First, I need to say my MOMS Club is wonderful. I love all the ladies I have met and that many of them are such dear friends to me! MOMS Club is kind of my second job and I take it seriously and work hard doing a good job being our chapter president. But I’ve been doing a ton for it and I’m getting stressed and burnt out.
It’s not one particular issue. I think it’s more me. I am a pleaser and try to make everyone happy and accommodate what everyone wants. But I struggle to make decisions and fear I will upset someone with the choices I make. At the same time, just because I’m president doesn’t mean it’s all up to me. This is a group and everyone contributes to make it great. But not everyone will be happy 100% of the time. And I need to realize and accept that.
And honestly, if someone wants my mostly thankless, volunteer gig as president, we are up for elections. Feel free to run. But when no one steps up, that just makes me work harder to make it all go smoothly and keep the members happy. I want everyone to love this group as much as I do and want to make some effort to make it the best it can be!
Maybe my hopes and expectations are too high.
On another front….my home. I have been slacking and been lacking motivation. I think part of it is this weather and my need to get outside with the girls. I feel so pent up. I try to have something planned everyday. It’s good to keep Maddie busy and it keeps me from being stir crazy.
But as I sit here looking at all the toys that need to be picked up, my long “to do” list and my urge to minimize clutter….all I will probably get done is blogging (with one finger on my iPad while Dannie eats/sleeps), maybe some reading and checking Facebook.
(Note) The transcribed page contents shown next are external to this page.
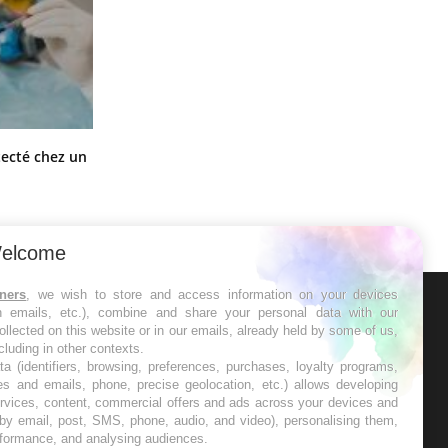
Mortalité infantile : un rapport
tecté chez un
s’interroge sur son taux élevé en
France
elcome
tners
, we wish to store and access information on your devices
in emails, etc.), combine and share your personal data with our
ER
ollected on this website or in our emails, already held by some of us,
ncluding in other contexts.
ta (identifiers, browsing, preferences, purchases, loyalty programs,
s les semaines les meilleures
es and emails, phone, precise geolocation, etc.) allows developing
ervices, content, commercial offers and ads across your devices and
 by email, post, SMS, phone, audio, and video), personalising them,
rformance, and analysing audiences.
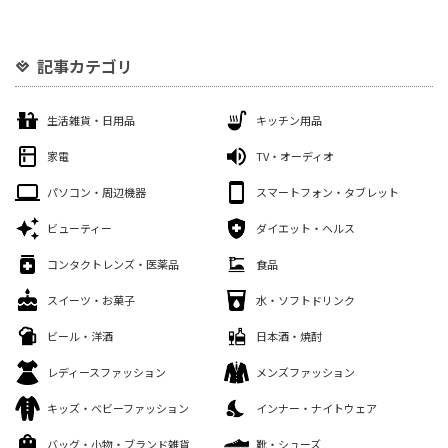
記事カテゴリ
生活雑貨・日用品
キッチン用品
家電
TV・オーディオ
パソコン・周辺機器
スマートフォン・タブレット
ビューティー
ダイエット・ヘルス
コンタクトレンズ・医薬品
食品
スイーツ・お菓子
水・ソフトドリンク
ビール・洋酒
日本酒・焼酎
レディースファッション
メンズファッション
キッズ・ベビーファッション
インナー・ナイトウェア
バッグ・小物・ブランド雑貨
靴・シューズ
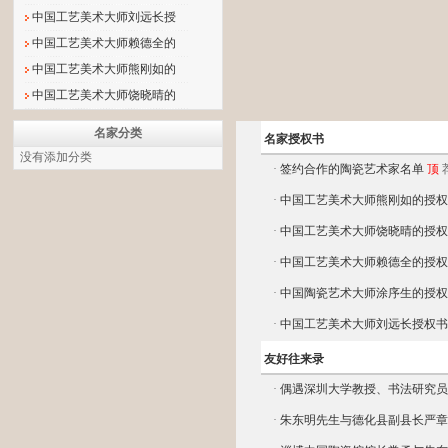
中国工艺美术大师刘远长授
中国工艺美术大师赖德全的
中国工艺美术大师熊刚如的
中国工艺美术大师饶晓晴的
名家分类
名家授权书
没有添加分类
·
签约合作的陶瓷艺术家名单
顶
·
中国工艺美术大师熊刚如的授
·
中国工艺美术大师饶晓晴的授
·
中国工艺美术大师赖德全的授
·
中国陶瓷艺术大师涂序生的授
·
中国工艺美术大师刘远长授权
友好往来录
·
偶遇深圳大学教授、书法研究员
·
朱东明先生与德化县副县长严章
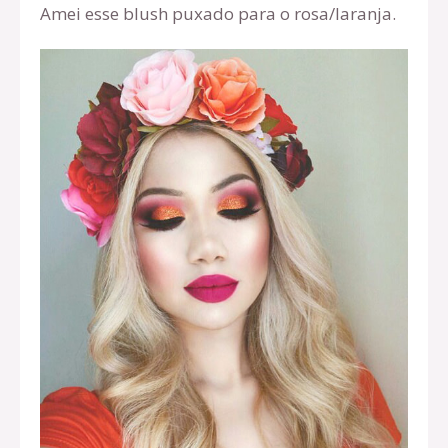
Amei esse blush puxado para o rosa/laranja.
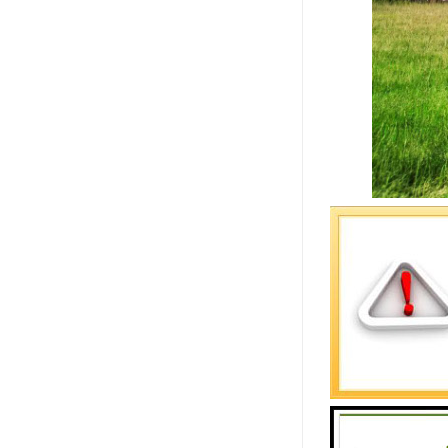
编号：DC-0
价格：5980
位置：孝苑
石材：山西
：砂环水抱
描述：砂环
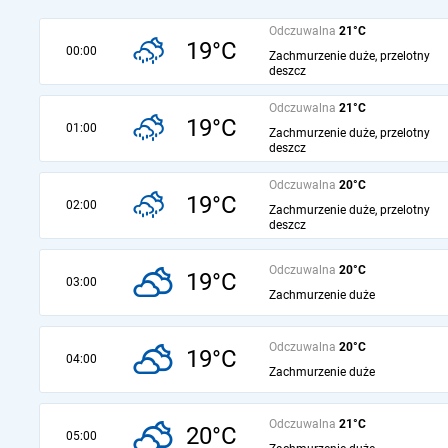
Odczuwalna
21°C
19°C
00:00
Zachmurzenie duże, przelotny
deszcz
Odczuwalna
21°C
19°C
01:00
Zachmurzenie duże, przelotny
deszcz
Odczuwalna
20°C
19°C
02:00
Zachmurzenie duże, przelotny
deszcz
Odczuwalna
20°C
19°C
03:00
Zachmurzenie duże
Odczuwalna
20°C
19°C
04:00
Zachmurzenie duże
Odczuwalna
21°C
20°C
05:00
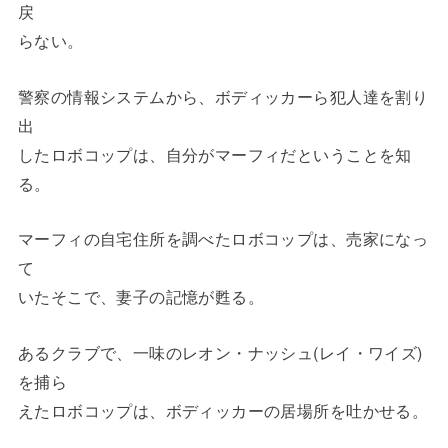
戻
らない。
警察の情報システムから、ボディッカーら犯人達を割り
出
したロボコップは、自分がマーフィだということを知
る。
マーフィの自宅住所を調べたロボコップは、売家になっ
て
いたそこで、妻子の記憶が甦る。
あるクラブで、一味のレオン・ナッシュ(レイ・ワイズ)
を捕ら
えたロボコップは、ボディッカーの居場所を吐かせる。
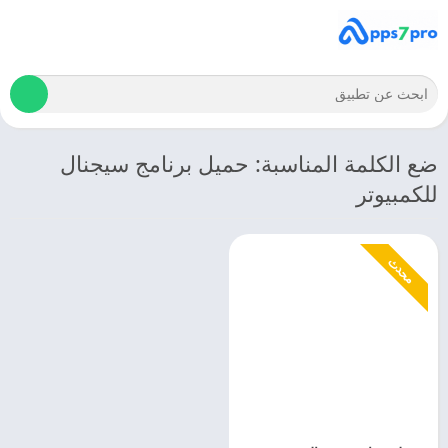
ضع الكلمة المناسبة: حميل برنامج سيجنال
للكمبيوتر
محدث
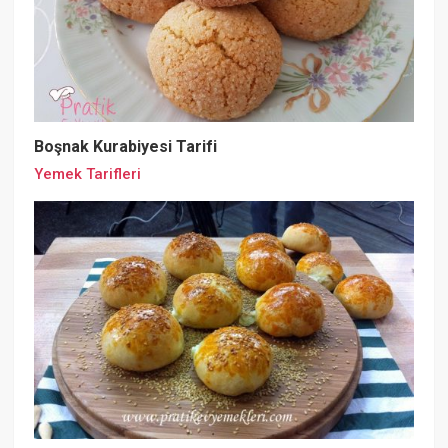
Boşnak Kurabiyesi Tarifi
Yemek Tarifleri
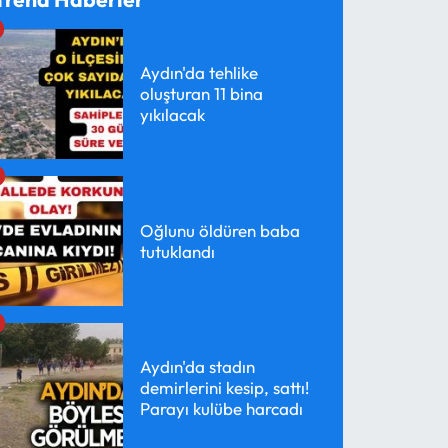
Aydın'da tehlike
oluşturan 11 bina
yıkılacak
Oğlunu öldüren baba
tutuklandı
Aydın'da stadın
demirlerini kesip, sattı!
Parayı kulübe harcadı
Then when I go to bed, I’ll feel guilty for sitting around and not accomplishing more. I’ll feel like a terrible wife for not having a spotless house when my husband gets home (because really, I stay home with my kids…why isn’t my house spotless?), guilty for not making dinner (even though my very wonderful, loving husband has been volunteering to do it) and generally looking back at my day knowing I could (and should have) done more.
I want to be that super mom that remembers everything, flutters around the house effortlessly making everything she touches perfect and can sit on the couch with her husband happily at night knowing she got it all done.
In reality, we will push toys out of our way with our feet to get the ottoman near the sofa, brush Lord-knows-what snack off the sofa cushions and I will fall asleep with my mouth hanging open, drooling at 8:45. Isn’t that a vision of sexy right there!?
I’m really excited about my upcoming Pilates class. I think I need the adrenaline from the exercise and an hour of “me” time. Heck, I’m looking forward to the car ride there just so I can listen to music instead of Curious George and Finding Nemo for a few minutes. I also need to use my massage gift card I got for my birthday (in November) and finally schedule a haircut. I haven’t had my hair cut since before Maddie turned 1 (in February….2011)!
So, with all the changes we have made to our health lately (which is going great!), I think it’s time for me to refocus and stop being so stinking lazy! I’ll get right on that….when nap time is over.